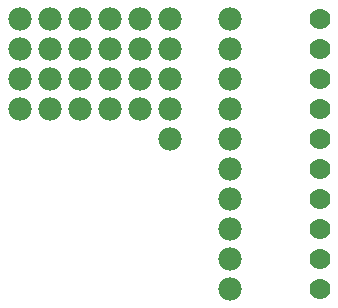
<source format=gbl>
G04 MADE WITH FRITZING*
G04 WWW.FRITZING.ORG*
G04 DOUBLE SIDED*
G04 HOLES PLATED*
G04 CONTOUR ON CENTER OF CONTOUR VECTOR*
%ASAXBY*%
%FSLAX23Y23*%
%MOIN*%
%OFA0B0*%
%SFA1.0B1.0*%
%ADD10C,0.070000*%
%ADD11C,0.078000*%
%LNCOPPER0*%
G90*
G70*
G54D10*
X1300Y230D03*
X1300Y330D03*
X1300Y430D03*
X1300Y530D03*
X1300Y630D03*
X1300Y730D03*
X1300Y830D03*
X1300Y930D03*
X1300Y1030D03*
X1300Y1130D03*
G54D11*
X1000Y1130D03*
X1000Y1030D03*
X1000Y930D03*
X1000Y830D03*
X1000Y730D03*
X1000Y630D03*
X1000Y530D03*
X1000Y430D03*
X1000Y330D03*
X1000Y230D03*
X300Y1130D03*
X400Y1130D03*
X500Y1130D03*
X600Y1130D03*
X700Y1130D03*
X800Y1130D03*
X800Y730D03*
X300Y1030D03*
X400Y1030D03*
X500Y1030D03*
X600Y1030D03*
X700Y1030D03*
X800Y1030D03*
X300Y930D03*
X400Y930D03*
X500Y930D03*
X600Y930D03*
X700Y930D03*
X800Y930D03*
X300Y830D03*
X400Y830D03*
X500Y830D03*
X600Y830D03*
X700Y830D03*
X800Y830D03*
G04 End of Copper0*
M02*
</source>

.....

Problem details ▸
Write out again every line above exactly as given; the pictures do not belong in the copy.

Exercise solution ▸
<source format=gbl>
G04 MADE WITH FRITZING*
G04 WWW.FRITZING.ORG*
G04 DOUBLE SIDED*
G04 HOLES PLATED*
G04 CONTOUR ON CENTER OF CONTOUR VECTOR*
%ASAXBY*%
%FSLAX23Y23*%
%MOIN*%
%OFA0B0*%
%SFA1.0B1.0*%
%ADD10C,0.070000*%
%ADD11C,0.078000*%
%LNCOPPER0*%
G90*
G70*
G54D10*
X1300Y230D03*
X1300Y330D03*
X1300Y430D03*
X1300Y530D03*
X1300Y630D03*
X1300Y730D03*
X1300Y830D03*
X1300Y930D03*
X1300Y1030D03*
X1300Y1130D03*
G54D11*
X1000Y1130D03*
X1000Y1030D03*
X1000Y930D03*
X1000Y830D03*
X1000Y730D03*
X1000Y630D03*
X1000Y530D03*
X1000Y430D03*
X1000Y330D03*
X1000Y230D03*
X300Y1130D03*
X400Y1130D03*
X500Y1130D03*
X600Y1130D03*
X700Y1130D03*
X800Y1130D03*
X800Y730D03*
X300Y1030D03*
X400Y1030D03*
X500Y1030D03*
X600Y1030D03*
X700Y1030D03*
X800Y1030D03*
X300Y930D03*
X400Y930D03*
X500Y930D03*
X600Y930D03*
X700Y930D03*
X800Y930D03*
X300Y830D03*
X400Y830D03*
X500Y830D03*
X600Y830D03*
X700Y830D03*
X800Y830D03*
G04 End of Copper0*
M02*
</source>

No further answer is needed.